Mitigating errors in logical qubits

TL;DR

This paper introduces exclusive decoders combined with post-selection for surface code quantum error correction, achieving high thresholds, reduced resource requirements, and demonstrating potential for scalable quantum computing.

Contribution

It develops a novel family of exclusive decoders with post-selection, quantifies their performance, and applies them to improve magic state distillation and other quantum error correction tasks.

Findings

Achieves a 50% threshold under depolarizing noise with exclusive decoders.

Demonstrates up to quadratic improvement in logical failure rates below threshold.

Reports 75% reduction in physical qubits for magic state distillation.

Abstract

Quantum error correcting codes protect quantum information, allowing for large quantum computations provided that physical error rates are sufficiently low.
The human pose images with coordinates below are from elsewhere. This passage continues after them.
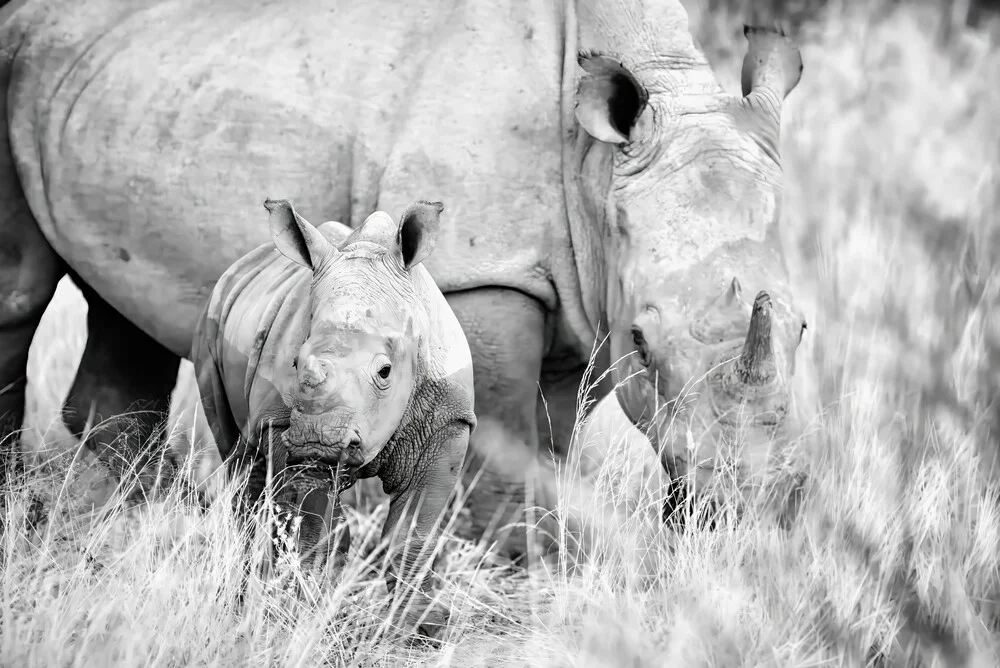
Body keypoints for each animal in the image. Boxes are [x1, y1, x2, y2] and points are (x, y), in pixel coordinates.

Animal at [0, 0, 808, 556]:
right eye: (642, 342)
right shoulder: (482, 278)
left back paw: (158, 517)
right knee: (20, 295)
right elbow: (505, 453)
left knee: (122, 304)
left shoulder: (585, 297)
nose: (755, 503)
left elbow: (548, 446)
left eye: (803, 328)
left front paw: (542, 559)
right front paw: (512, 569)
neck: (598, 165)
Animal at [194, 197, 480, 636]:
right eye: (296, 364)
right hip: (212, 316)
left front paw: (420, 629)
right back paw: (241, 598)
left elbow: (413, 533)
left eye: (385, 371)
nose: (319, 441)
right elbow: (317, 526)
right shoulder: (283, 425)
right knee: (240, 464)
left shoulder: (447, 421)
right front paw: (304, 614)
We combine post-selection with surface code error correction through the use of a parameterized family of exclusive decoders, which are able to abort on decoding instances that are deemed too difficult. We develop new numerical sampling methods to quantify logical failure rates with exclusive decoders as well as the trade-off in terms of the amount of post-selection required. For the most discriminating of exclusive decoders, we demonstrate a threshold of 50\% under depolarizing noise for the surface code (or $32(1)\%$ for the fault-tolerant case with phenomenological measurement errors), and up to a quadratic improvement in logical failure rates below threshold. Furthermore, surprisingly, with a modest exclusion criterion, we identify a regime at low error rates where the exclusion rate decays with code distance, providing a pathway for scalable and time-efficient quantum computing with post-selection. We apply our exclusive decoder to the 15-to-1 magic state distillation protocol, and report a $75\%$ reduction in the number of physical qubits required, and a $60\%$ reduction in the total spacetime volume required, including accounting for repetitions required for post-selection. We also consider other applications, as an error mitigation technique, and in concatenated schemes. Our work highlights the importance of post-selection as a powerful tool in quantum error correction.